Hoje, os placebos são centrais em estudos médicos, onde alguns sujeitos de teste recebem novos medicamentos, enquanto outros recebem um placebo. Os resultados são comparados para avaliar se os novos medicamentos superam o efeito placebo nos pacientes testados.
No entanto, em algumas áreas da medicina, observa-se que os placebos proporcionam melhora clínica aos pacientes.
O aparente poder dos placebos para permitir que o corpo se cure foi discutido em profundidade por psicólogos do século 18, mas agora um novo artigo sobre medicamentos medievais prefere o termo “resposta significativa” a “placebo”.
Os médicos medievais entenderam o efeito placebo
Por dois séculos, os médicos muitas vezes desconsideraram os tratamentos médicos medievais como placebos. Desde 1800, a palavra placebo geralmente é usada para se referir a tratamentos falsos, mas um novo estudo inverte tudo isso, demonstrando que os médicos medievais tinham um rico entendimento de como aplicar tratamentos às vezes inertes para melhor ajudar seus pacientes a se autocurarem.

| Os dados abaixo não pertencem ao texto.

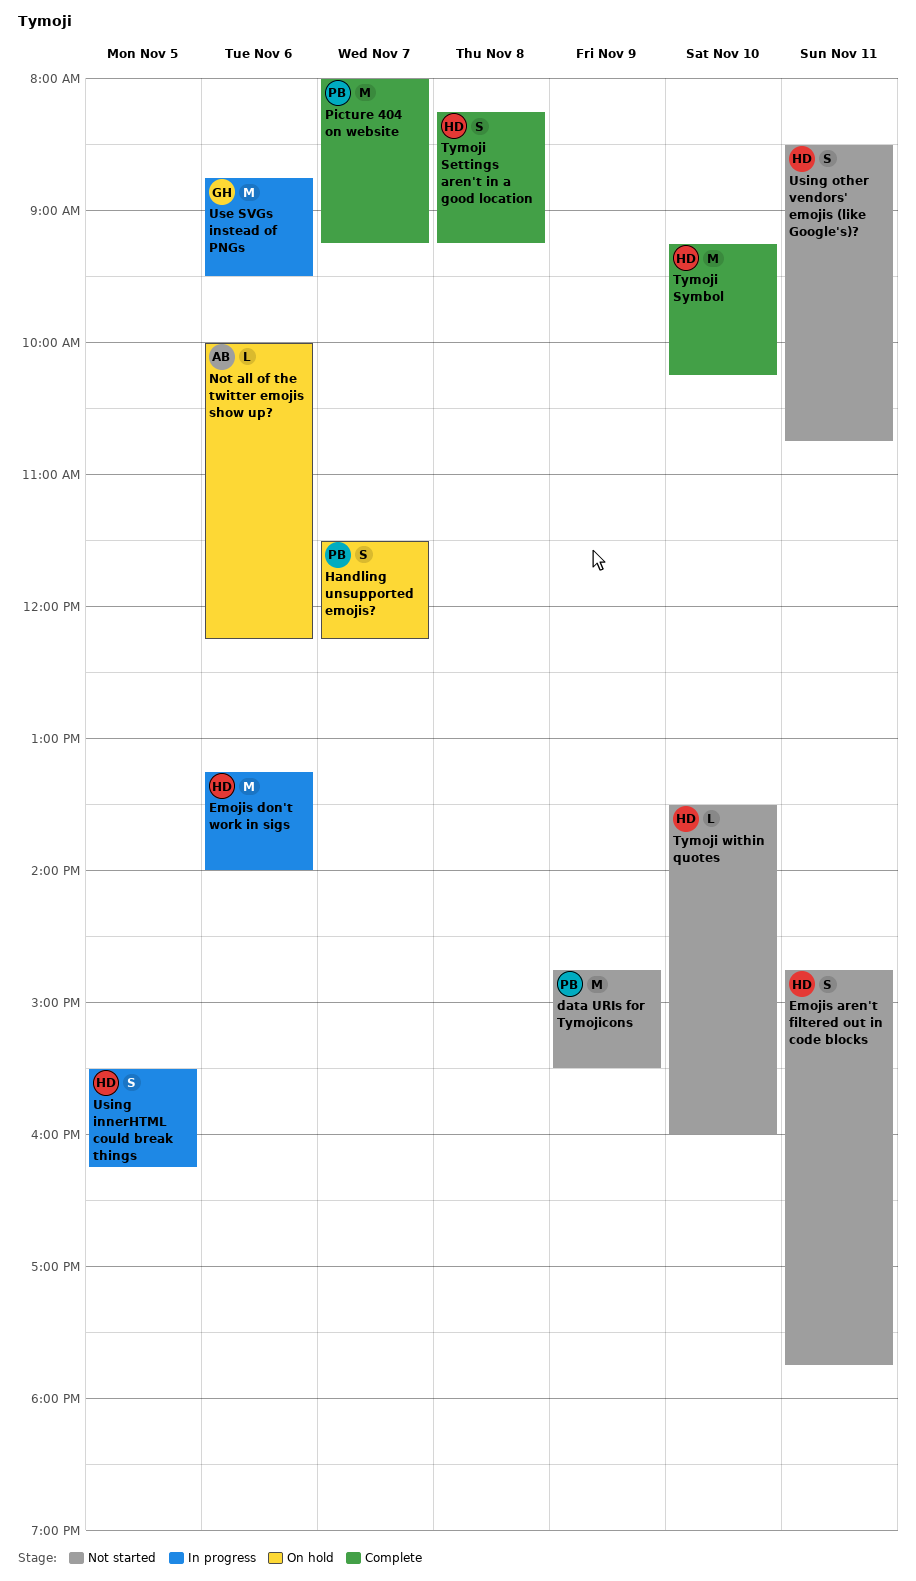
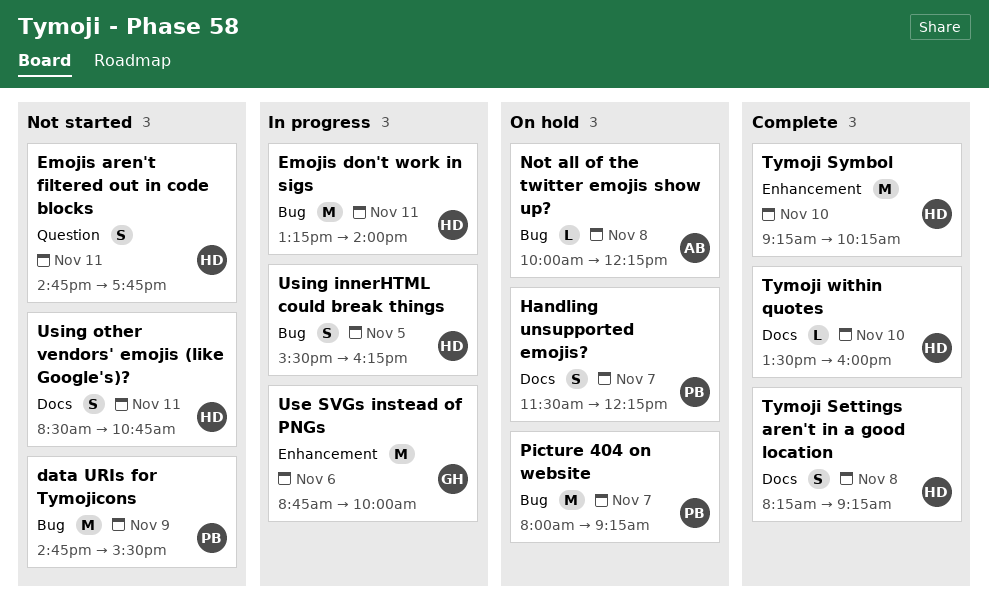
Emojis don't work in sigs, day: Nov 6 -> Nov 11
Not all of the twitter emojis show up?, day: Nov 6 -> Nov 8
Picture 404 on website, status: Complete -> On hold
Tymoji within quotes, status: Not started -> Complete
Use SVGs instead of PNGs, ends: 09:30 -> 10:00

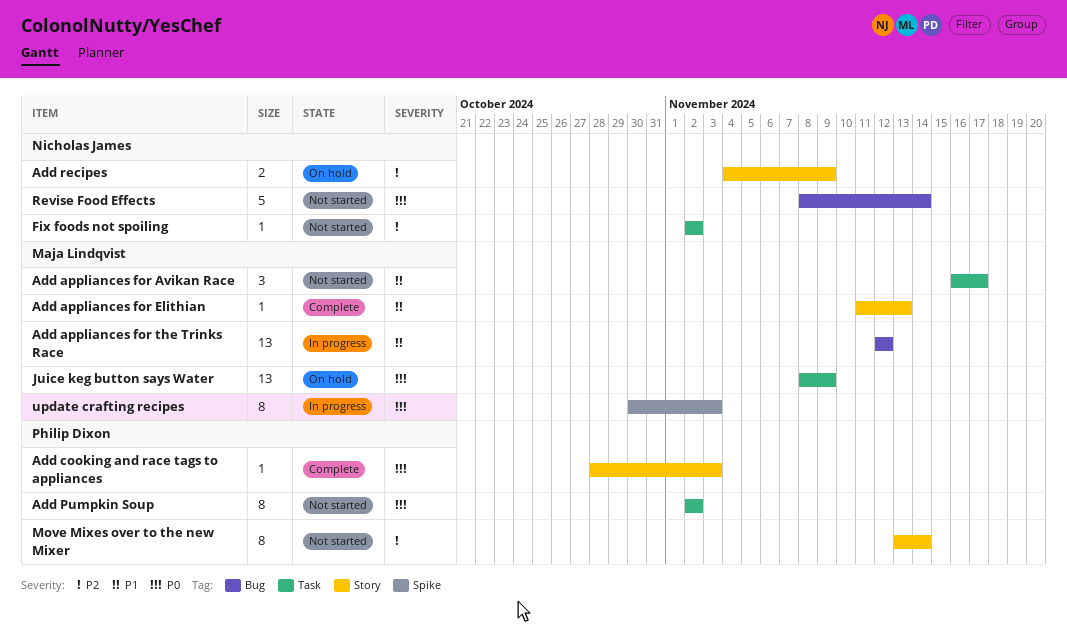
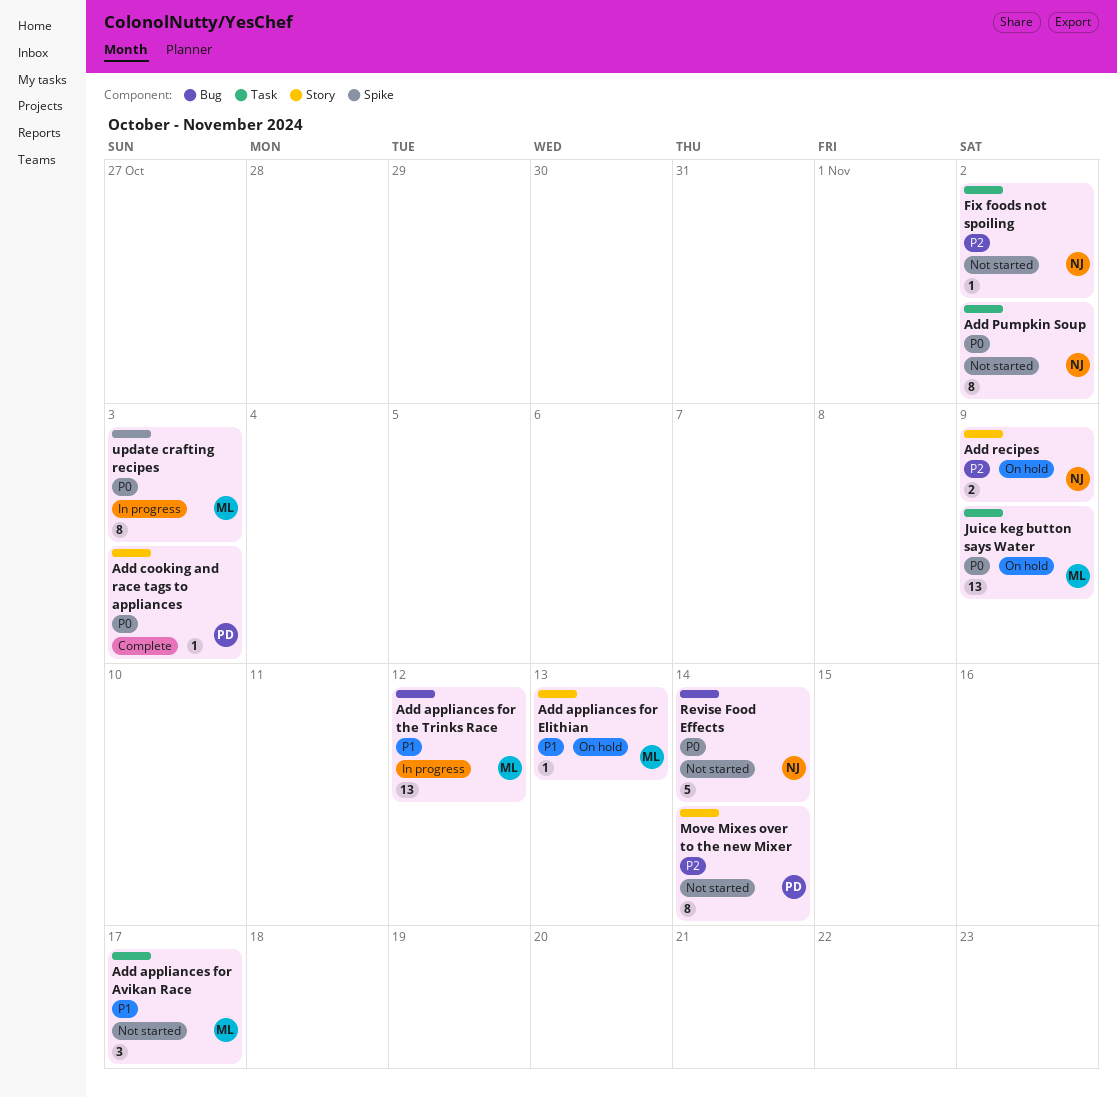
Add appliances for Elithian, status: Complete -> On hold
Add Pumpkin Soup, owner: Philip Dixon -> Nicholas James

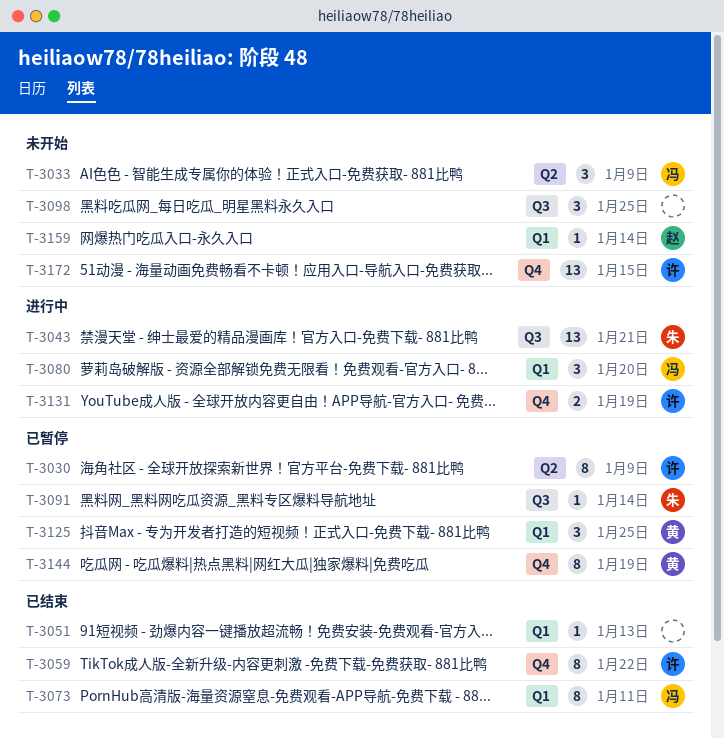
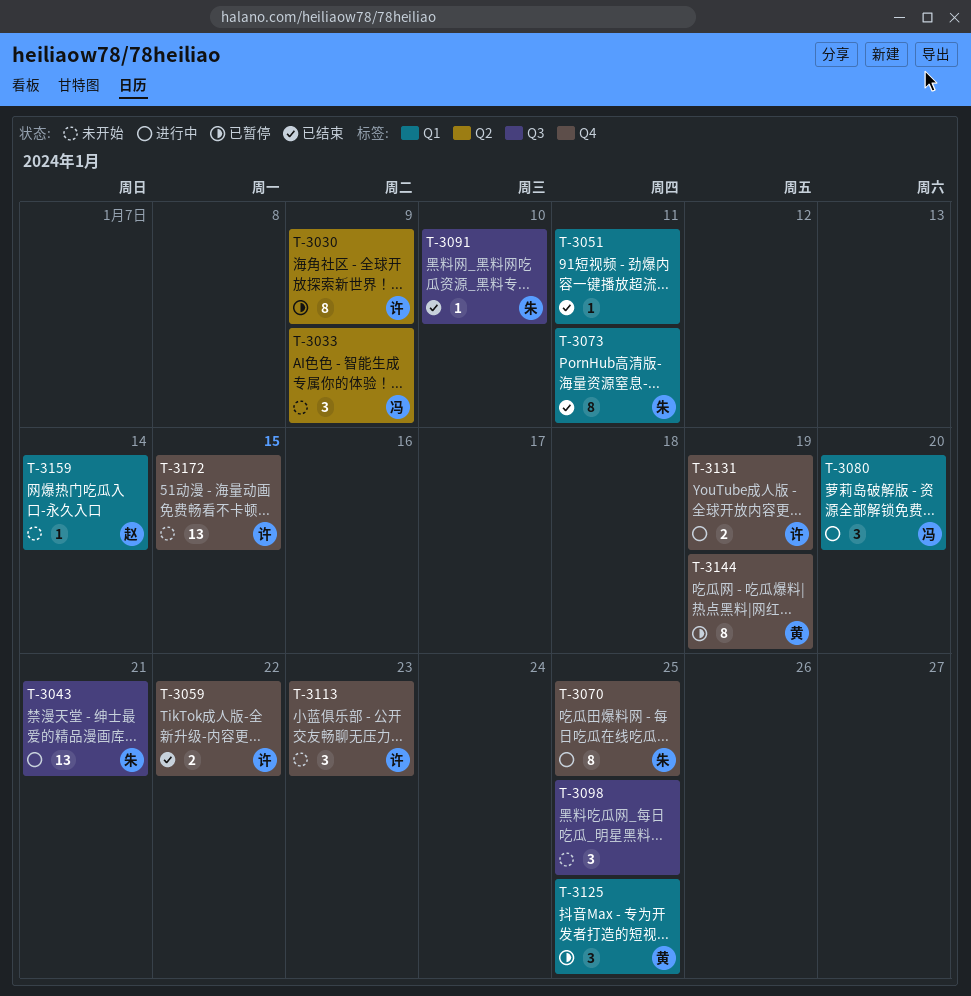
T-3051, due: Jan 13 -> Jan 11
T-3059, estimate: 8 -> 2
T-3070: none -> present
T-3073, owner: 冯 -> 朱
T-3091, status: 已暂停 -> 已结束
T-3091, due: Jan 14 -> Jan 10
T-3113: none -> present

O novo estudo realizado por Rebecca Brackmann, professora associada de inglês na Lincoln Memorial University, foi publicado na última edição do University of Chicago Journal Speculum.
O pesquisador reexaminou três textos medievais em inglês: Bald’s Leechbook, Leechbook III e Old English Herbal.
Esses três livros médicos medievais oferecem tratamentos médicos bizarros e estranhos para os padrões de hoje, mas Brackmann quebrou o molde científico e perguntou se o chamado efeito placebo poderia oferecer percepções sobre como o poder do cérebro humano pode curar o corpo.
Odiando clichês, mas sempre fazendo elogios quando devidos, isso é realmente uma demonstração de pensamento inovador.
Freqüentemente, a ciência é estruturada para citar os resultados de pesquisas seguras, revisadas por pares, publicadas anteriormente. Desta vez, porém, Brackmann fez perguntas corajosas e até então informes em seu campo de pesquisa.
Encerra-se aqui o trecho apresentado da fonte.